Monday, October 26, 2021                            (today’s lectionary)
God and our prophetic imagination
God is the father of orphans. He is the defender of widows. God gives a home to the forsaken. And he leads forth prisoners to prosperity.
Hear this simple story of sweet, sophisticated healing and its afterward.
On the Sabbath day Jesus called to a long-broken woman, who had been crippled by a spirit. She was completely incapable of standing erect. He said, “Woman, you are set free of your infirmity,” and laid hands on her. At once she stood up straight and glorified God. The leader of the synagogue was horrified.
But Jesus said to the priest, “On the sabbath, do you not untie your ass from its manger and lead it to water? This daughter of Abraham, whom Satan has bound now for eighteen years, ought she not have been set free on the sabbath day from her bondage?” At these questions all his adversaries were humiliated, while the whole crowd rejoiced at the splendid deeds done by Jesus.
God’s power in our lives knows no bounds, except those He puts upon himself.
This God, the Lord, my Lord, controls the passageways of death … But if by the spirit you put to death the deeds of the body, you will live. You did not receive a spirit of slavery to fall back into fear, but you received a spirit of adoption. Then you cry “Abba! Father!”
Over and over, God reminds us, “Do not be afraid.” Let me be creative in your culture, and you will flourish. In his book The Prophetic Imagination, Walter Brueggemann lays his own claim to the Star Wars battle between the Jedi of the Galactic Republic and the Sith, soldiers of the Empire. His book, published a year after the Star Wars saga began its decades-long grip on our imagination, looks back to Egypt before the Exodus and pictures Moses as a prophet whose imaginative obedience to God changed the world.
Let God arise, let his enemies be scattered. Let God, let God arise!
Moses listened to God and spoke to Pharaoh. Thus, writes Brueggemann, “by the middle of the plague cycle Israel has disengaged from the empire, cries no more to it, expects nothing of it, acknowledges it in no way, knows it cannot keep its promises, and knows that nothing is either owed it or expected of it. That is the ultimate criticism which leads to dismantling.”
Egypt was without energy precisely because it did not believe anything was promised and about to be given. Egypt, like every imperial and eternal now, believed everything was already given, contained, and possessed. If there is any point at which most of us are manifestly co-opted, it is in this way. We do not believe that there will be newness but only that there will be merely a moving of the pieces into new patterns.
However, a prophet must not merely criticize and dismantle. God energized Moses and directed him toward a NEW way of life. Moses empowered God’s people to “engage in history, evoking cries that expect answers, taking God and themselves seriously, and ceasing to look to the numbed and dull empire that never intended to answer in the first place.”
The Spirit himself bears witness with our spirit that we are children of God, heirs of God and heirs with Christ, if only we suffer with him.
This is the God who dared to “harden Pharaoh’s heart,” something which confuses soft, uncreative Christians like me.
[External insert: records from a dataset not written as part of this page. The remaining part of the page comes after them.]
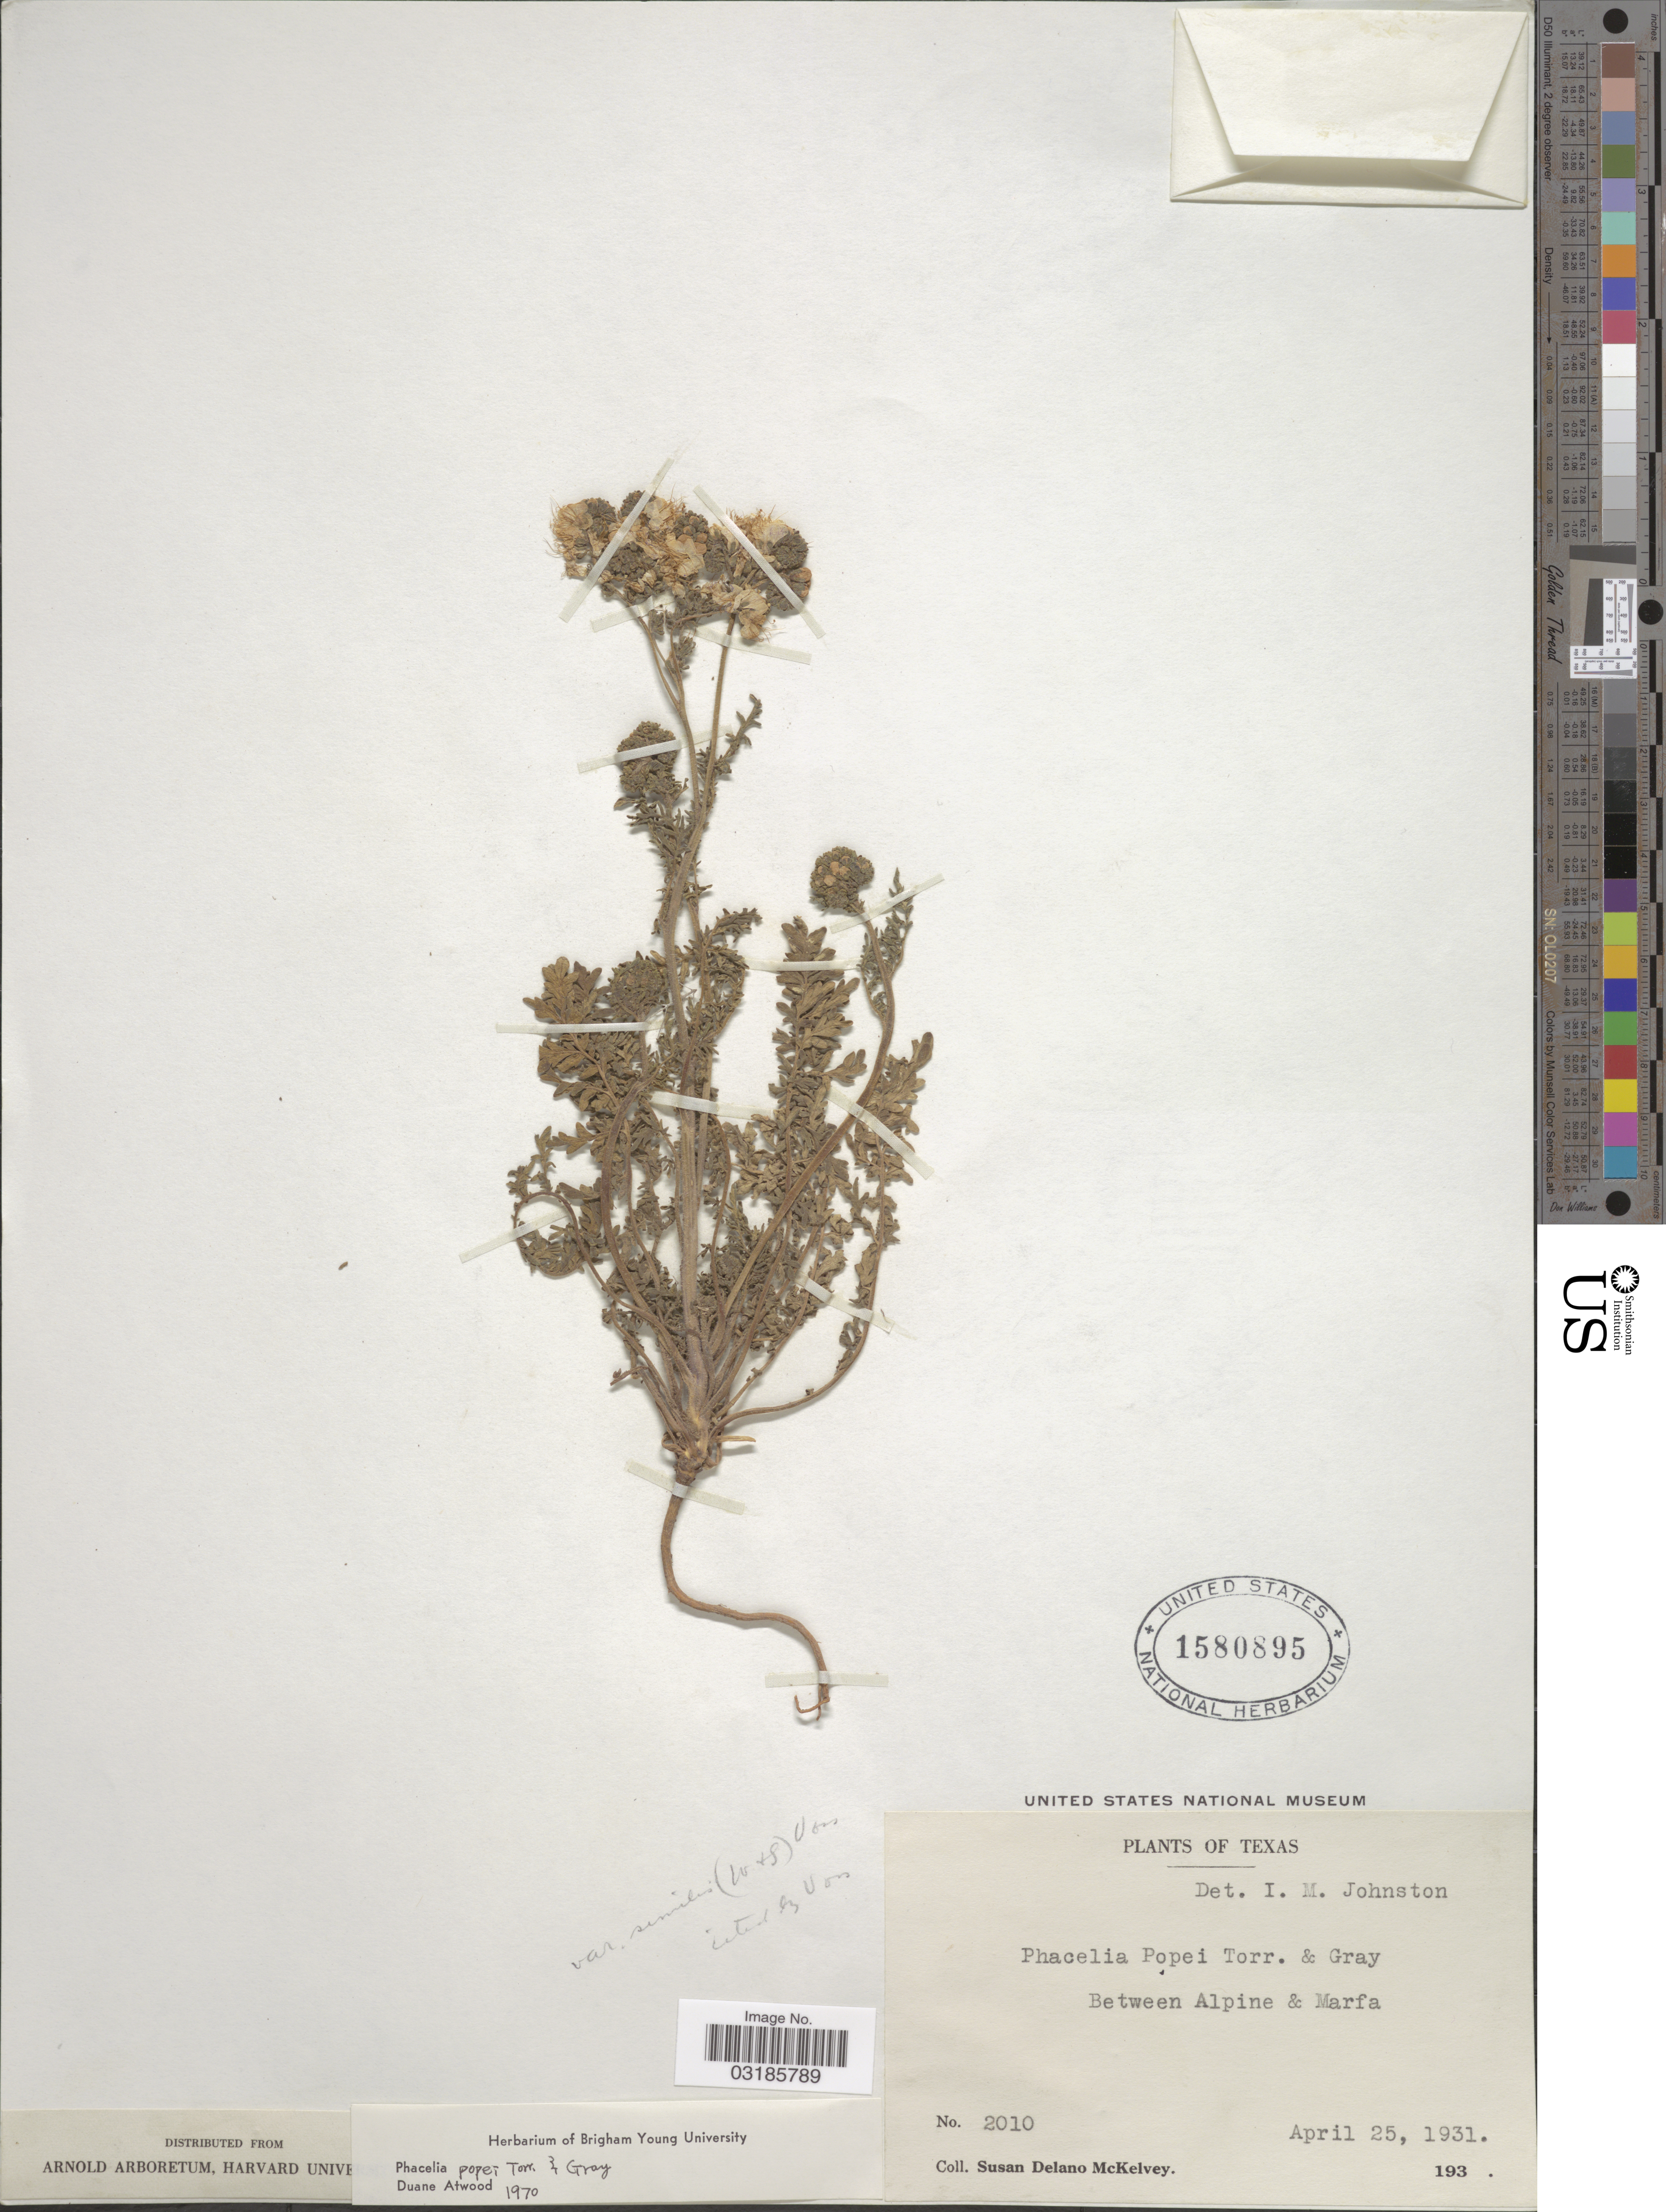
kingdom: Plantae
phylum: Tracheophyta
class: Magnoliopsida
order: Boraginales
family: Hydrophyllaceae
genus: Phacelia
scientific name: Phacelia popei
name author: Torr. & A. Gray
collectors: S. A. McKelvey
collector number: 2010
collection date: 1931-04-25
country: United States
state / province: Texas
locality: Between Alpine & Marfa.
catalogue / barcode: US 1580895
How could He do such a thing? Brueggemann sees past my offended spirit:
This is not the comfortable god of the empire, so fat and well fed as to be neutral and inattentive. Rather, it is the God who is alert to the realities, who does not flinch from taking sides, who sits in the divine council on the edge of his seat and is attentive to his special interests. It is the way of the unifying gods of the empire not to take sides and, by being tolerant, to cast eternal votes for the way things are.
Does what David Noel Freedman calls “militant Mosaic Yahwism” exist today, in our own struggles as Americans against the empire (whatever we conceive it to be)? Of course it does. Brueggemann is right when he says “we are indeed made in the image of some God.” But which God?
Our sociology is predictably derived from, legitimated by, and reflective of our theology. And if we gather around a static god of order who only guards the interests of the “haves,” oppression cannot be far behind. Conversely, if a God is disclosed who is free to come and go, free from and even against the regime, free to hear and even answer slave cries, free from all proper godness as defined by the empire, then it will bear decisively upon sociology because the freedom of God will surface in the brickyards and manifest itself as justice and compassion.
How interesting all this is, oh, my! Let mercy lead us along the yellow brick road, those old Hebrew slave-made bricks, laid out and maintained by the God of freedom, guiding us up into a new horizon.